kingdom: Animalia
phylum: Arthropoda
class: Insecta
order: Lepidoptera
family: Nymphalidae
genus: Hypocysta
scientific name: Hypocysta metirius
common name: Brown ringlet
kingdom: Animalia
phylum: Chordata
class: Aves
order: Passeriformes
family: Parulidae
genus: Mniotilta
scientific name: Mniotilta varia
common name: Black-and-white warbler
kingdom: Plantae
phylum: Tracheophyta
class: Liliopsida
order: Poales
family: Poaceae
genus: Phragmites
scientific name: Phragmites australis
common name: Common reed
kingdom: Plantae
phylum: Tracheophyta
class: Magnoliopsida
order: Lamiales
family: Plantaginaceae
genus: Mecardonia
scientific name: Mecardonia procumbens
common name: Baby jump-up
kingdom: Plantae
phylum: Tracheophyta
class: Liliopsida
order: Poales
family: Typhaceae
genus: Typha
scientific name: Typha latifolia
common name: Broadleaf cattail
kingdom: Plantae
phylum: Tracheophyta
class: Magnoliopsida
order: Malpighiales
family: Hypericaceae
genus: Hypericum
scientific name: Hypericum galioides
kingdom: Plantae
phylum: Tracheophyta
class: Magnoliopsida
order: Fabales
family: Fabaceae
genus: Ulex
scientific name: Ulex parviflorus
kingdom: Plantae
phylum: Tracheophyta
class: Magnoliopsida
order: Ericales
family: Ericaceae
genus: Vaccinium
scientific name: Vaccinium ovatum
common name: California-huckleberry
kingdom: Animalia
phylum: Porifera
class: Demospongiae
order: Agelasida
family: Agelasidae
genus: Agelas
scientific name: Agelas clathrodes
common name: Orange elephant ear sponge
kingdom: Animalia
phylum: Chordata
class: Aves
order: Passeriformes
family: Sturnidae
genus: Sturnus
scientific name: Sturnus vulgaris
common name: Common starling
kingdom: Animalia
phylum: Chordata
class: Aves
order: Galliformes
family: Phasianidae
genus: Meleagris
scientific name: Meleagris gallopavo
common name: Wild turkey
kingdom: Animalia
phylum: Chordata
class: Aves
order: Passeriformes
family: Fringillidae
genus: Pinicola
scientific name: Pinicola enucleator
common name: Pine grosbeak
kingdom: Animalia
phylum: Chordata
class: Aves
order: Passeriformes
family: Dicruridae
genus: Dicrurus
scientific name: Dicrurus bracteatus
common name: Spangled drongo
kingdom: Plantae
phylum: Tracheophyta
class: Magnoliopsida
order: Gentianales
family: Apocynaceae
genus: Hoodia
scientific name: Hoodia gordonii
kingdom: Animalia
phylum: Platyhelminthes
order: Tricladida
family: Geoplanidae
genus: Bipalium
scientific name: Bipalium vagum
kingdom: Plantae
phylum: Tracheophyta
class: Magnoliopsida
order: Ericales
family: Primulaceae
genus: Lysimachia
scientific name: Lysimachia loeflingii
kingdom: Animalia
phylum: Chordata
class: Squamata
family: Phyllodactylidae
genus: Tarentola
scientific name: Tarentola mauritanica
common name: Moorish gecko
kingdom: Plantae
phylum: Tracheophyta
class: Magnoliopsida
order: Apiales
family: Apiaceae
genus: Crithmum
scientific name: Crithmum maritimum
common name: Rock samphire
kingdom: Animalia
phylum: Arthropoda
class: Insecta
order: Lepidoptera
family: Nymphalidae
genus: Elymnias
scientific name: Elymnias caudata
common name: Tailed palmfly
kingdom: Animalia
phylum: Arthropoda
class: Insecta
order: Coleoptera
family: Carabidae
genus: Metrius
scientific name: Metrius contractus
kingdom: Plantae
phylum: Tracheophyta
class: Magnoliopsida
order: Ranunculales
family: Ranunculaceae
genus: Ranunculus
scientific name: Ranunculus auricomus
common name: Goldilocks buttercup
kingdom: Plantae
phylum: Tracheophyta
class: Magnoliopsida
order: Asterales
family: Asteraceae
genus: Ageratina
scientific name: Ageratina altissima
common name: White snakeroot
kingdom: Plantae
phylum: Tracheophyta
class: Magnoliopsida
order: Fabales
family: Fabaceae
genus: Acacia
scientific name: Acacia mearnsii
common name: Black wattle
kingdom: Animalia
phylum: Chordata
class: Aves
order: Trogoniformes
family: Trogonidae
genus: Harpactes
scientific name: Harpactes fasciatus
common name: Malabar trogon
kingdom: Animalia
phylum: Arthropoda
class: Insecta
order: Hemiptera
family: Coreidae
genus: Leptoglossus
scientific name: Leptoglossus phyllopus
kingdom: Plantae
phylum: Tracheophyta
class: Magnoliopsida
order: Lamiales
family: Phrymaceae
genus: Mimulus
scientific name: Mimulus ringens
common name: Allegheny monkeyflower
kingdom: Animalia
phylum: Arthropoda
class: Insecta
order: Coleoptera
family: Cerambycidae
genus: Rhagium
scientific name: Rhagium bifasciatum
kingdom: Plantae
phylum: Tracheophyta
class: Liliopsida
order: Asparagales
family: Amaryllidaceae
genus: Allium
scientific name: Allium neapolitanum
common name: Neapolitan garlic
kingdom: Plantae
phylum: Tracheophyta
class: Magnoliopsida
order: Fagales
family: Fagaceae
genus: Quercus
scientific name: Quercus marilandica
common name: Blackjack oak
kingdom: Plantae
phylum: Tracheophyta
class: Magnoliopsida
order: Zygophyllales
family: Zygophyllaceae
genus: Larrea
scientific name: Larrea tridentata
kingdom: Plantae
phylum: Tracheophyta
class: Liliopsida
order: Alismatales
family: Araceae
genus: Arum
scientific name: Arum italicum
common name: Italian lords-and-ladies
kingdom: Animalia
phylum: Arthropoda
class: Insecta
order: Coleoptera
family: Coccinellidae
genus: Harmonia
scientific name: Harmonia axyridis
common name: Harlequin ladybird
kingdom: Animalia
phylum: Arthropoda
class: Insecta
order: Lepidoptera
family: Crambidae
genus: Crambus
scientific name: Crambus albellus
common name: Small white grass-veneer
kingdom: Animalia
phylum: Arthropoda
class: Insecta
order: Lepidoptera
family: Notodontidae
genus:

--- Task prompt ---
Arrange every line above as a JSON list of strings, one string per line, leaving out any blank lines.

--- Problem solution ---
[
  "kingdom: Animalia",
  "phylum: Arthropoda",
  "class: Insecta",
  "order: Lepidoptera",
  "family: Nymphalidae",
  "genus: Hypocysta",
  "scientific name: Hypocysta metirius",
  "common name: Brown ringlet",
  "kingdom: Animalia",
  "phylum: Chordata",
  "class: Aves",
  "order: Passeriformes",
  "family: Parulidae",
  "genus: Mniotilta",
  "scientific name: Mniotilta varia",
  "common name: Black-and-white warbler",
  "kingdom: Plantae",
  "phylum: Tracheophyta",
  "class: Liliopsida",
  "order: Poales",
  "family: Poaceae",
  "genus: Phragmites",
  "scientific name: Phragmites australis",
  "common name: Common reed",
  "kingdom: Plantae",
  "phylum: Tracheophyta",
  "class: Magnoliopsida",
  "order: Lamiales",
  "family: Plantaginaceae",
  "genus: Mecardonia",
  "scientific name: Mecardonia procumbens",
  "common name: Baby jump-up",
  "kingdom: Plantae",
  "phylum: Tracheophyta",
  "class: Liliopsida",
  "order: Poales",
  "family: Typhaceae",
  "genus: Typha",
  "scientific name: Typha latifolia",
  "common name: Broadleaf cattail",
  "kingdom: Plantae",
  "phylum: Tracheophyta",
  "class: Magnoliopsida",
  "order: Malpighiales",
  "family: Hypericaceae",
  "genus: Hypericum",
  "scientific name: Hypericum galioides",
  "kingdom: Plantae",
  "phylum: Tracheophyta",
  "class: Magnoliopsida",
  "order: Fabales",
  "family: Fabaceae",
  "genus: Ulex",
  "scientific name: Ulex parviflorus",
  "kingdom: Plantae",
  "phylum: Tracheophyta",
  "class: Magnoliopsida",
  "order: Ericales",
  "family: Ericaceae",
  "genus: Vaccinium",
  "scientific name: Vaccinium ovatum",
  "common name: California-huckleberry",
  "kingdom: Animalia",
  "phylum: Porifera",
  "class: Demospongiae",
  "order: Agelasida",
  "family: Agelasidae",
  "genus: Agelas",
  "scientific name: Agelas clathrodes",
  "common name: Orange elephant ear sponge",
  "kingdom: Animalia",
  "phylum: Chordata",
  "class: Aves",
  "order: Passeriformes",
  "family: Sturnidae",
  "genus: Sturnus",
  "scientific name: Sturnus vulgaris",
  "common name: Common starling",
  "kingdom: Animalia",
  "phylum: Chordata",
  "class: Aves",
  "order: Galliformes",
  "family: Phasianidae",
  "genus: Meleagris",
  "scientific name: Meleagris gallopavo",
  "common name: Wild turkey",
  "kingdom: Animalia",
  "phylum: Chordata",
  "class: Aves",
  "order: Passeriformes",
  "family: Fringillidae",
  "genus: Pinicola",
  "scientific name: Pinicola enucleator",
  "common name: Pine grosbeak",
  "kingdom: Animalia",
  "phylum: Chordata",
  "class: Aves",
  "order: Passeriformes",
  "family: Dicruridae",
  "genus: Dicrurus",
  "scientific name: Dicrurus bracteatus",
  "common name: Spangled drongo",
  "kingdom: Plantae",
  "phylum: Tracheophyta",
  "class: Magnoliopsida",
  "order: Gentianales",
  "family: Apocynaceae",
  "genus: Hoodia",
  "scientific name: Hoodia gordonii",
  "kingdom: Animalia",
  "phylum: Platyhelminthes",
  "order: Tricladida",
  "family: Geoplanidae",
  "genus: Bipalium",
  "scientific name: Bipalium vagum",
  "kingdom: Plantae",
  "phylum: Tracheophyta",
  "class: Magnoliopsida",
  "order: Ericales",
  "family: Primulaceae",
  "genus: Lysimachia",
  "scientific name: Lysimachia loeflingii",
  "kingdom: Animalia",
  "phylum: Chordata",
  "class: Squamata",
  "family: Phyllodactylidae",
  "genus: Tarentola",
  "scientific name: Tarentola mauritanica",
  "common name: Moorish gecko",
  "kingdom: Plantae",
  "phylum: Tracheophyta",
  "class: Magnoliopsida",
  "order: Apiales",
  "family: Apiaceae",
  "genus: Crithmum",
  "scientific name: Crithmum maritimum",
  "common name: Rock samphire",
  "kingdom: Animalia",
  "phylum: Arthropoda",
  "class: Insecta",
  "order: Lepidoptera",
  "family: Nymphalidae",
  "genus: Elymnias",
  "scientific name: Elymnias caudata",
  "common name: Tailed palmfly",
  "kingdom: Animalia",
  "phylum: Arthropoda",
  "class: Insecta",
  "order: Coleoptera",
  "family: Carabidae",
  "genus: Metrius",
  "scientific name: Metrius contractus",
  "kingdom: Plantae",
  "phylum: Tracheophyta",
  "class: Magnoliopsida",
  "order: Ranunculales",
  "family: Ranunculaceae",
  "genus: Ranunculus",
  "scientific name: Ranunculus auricomus",
  "common name: Goldilocks buttercup",
  "kingdom: Plantae",
  "phylum: Tracheophyta",
  "class: Magnoliopsida",
  "order: Asterales",
  "family: Asteraceae",
  "genus: Ageratina",
  "scientific name: Ageratina altissima",
  "common name: White snakeroot",
  "kingdom: Plantae",
  "phylum: Tracheophyta",
  "class: Magnoliopsida",
  "order: Fabales",
  "family: Fabaceae",
  "genus: Acacia",
  "scientific name: Acacia mearnsii",
  "common name: Black wattle",
  "kingdom: Animalia",
  "phylum: Chordata",
  "class: Aves",
  "order: Trogoniformes",
  "family: Trogonidae",
  "genus: Harpactes",
  "scientific name: Harpactes fasciatus",
  "common name: Malabar trogon",
  "kingdom: Animalia",
  "phylum: Arthropoda",
  "class: Insecta",
  "order: Hemiptera",
  "family: Coreidae",
  "genus: Leptoglossus",
  "scientific name: Leptoglossus phyllopus",
  "kingdom: Plantae",
  "phylum: Tracheophyta",
  "class: Magnoliopsida",
  "order: Lamiales",
  "family: Phrymaceae",
  "genus: Mimulus",
  "scientific name: Mimulus ringens",
  "common name: Allegheny monkeyflower",
  "kingdom: Animalia",
  "phylum: Arthropoda",
  "class: Insecta",
  "order: Coleoptera",
  "family: Cerambycidae",
  "genus: Rhagium",
  "scientific name: Rhagium bifasciatum",
  "kingdom: Plantae",
  "phylum: Tracheophyta",
  "class: Liliopsida",
  "order: Asparagales",
  "family: Amaryllidaceae",
  "genus: Allium",
  "scientific name: Allium neapolitanum",
  "common name: Neapolitan garlic",
  "kingdom: Plantae",
  "phylum: Tracheophyta",
  "class: Magnoliopsida",
  "order: Fagales",
  "family: Fagaceae",
  "genus: Quercus",
  "scientific name: Quercus marilandica",
  "common name: Blackjack oak",
  "kingdom: Plantae",
  "phylum: Tracheophyta",
  "class: Magnoliopsida",
  "order: Zygophyllales",
  "family: Zygophyllaceae",
  "genus: Larrea",
  "scientific name: Larrea tridentata",
  "kingdom: Plantae",
  "phylum: Tracheophyta",
  "class: Liliopsida",
  "order: Alismatales",
  "family: Araceae",
  "genus: Arum",
  "scientific name: Arum italicum",
  "common name: Italian lords-and-ladies",
  "kingdom: Animalia",
  "phylum: Arthropoda",
  "class: Insecta",
  "order: Coleoptera",
  "family: Coccinellidae",
  "genus: Harmonia",
  "scientific name: Harmonia axyridis",
  "common name: Harlequin ladybird",
  "kingdom: Animalia",
  "phylum: Arthropoda",
  "class: Insecta",
  "order: Lepidoptera",
  "family: Crambidae",
  "genus: Crambus",
  "scientific name: Crambus albellus",
  "common name: Small white grass-veneer",
  "kingdom: Animalia",
  "phylum: Arthropoda",
  "class: Insecta",
  "order: Lepidoptera",
  "family: Notodontidae",
  "genus:"
]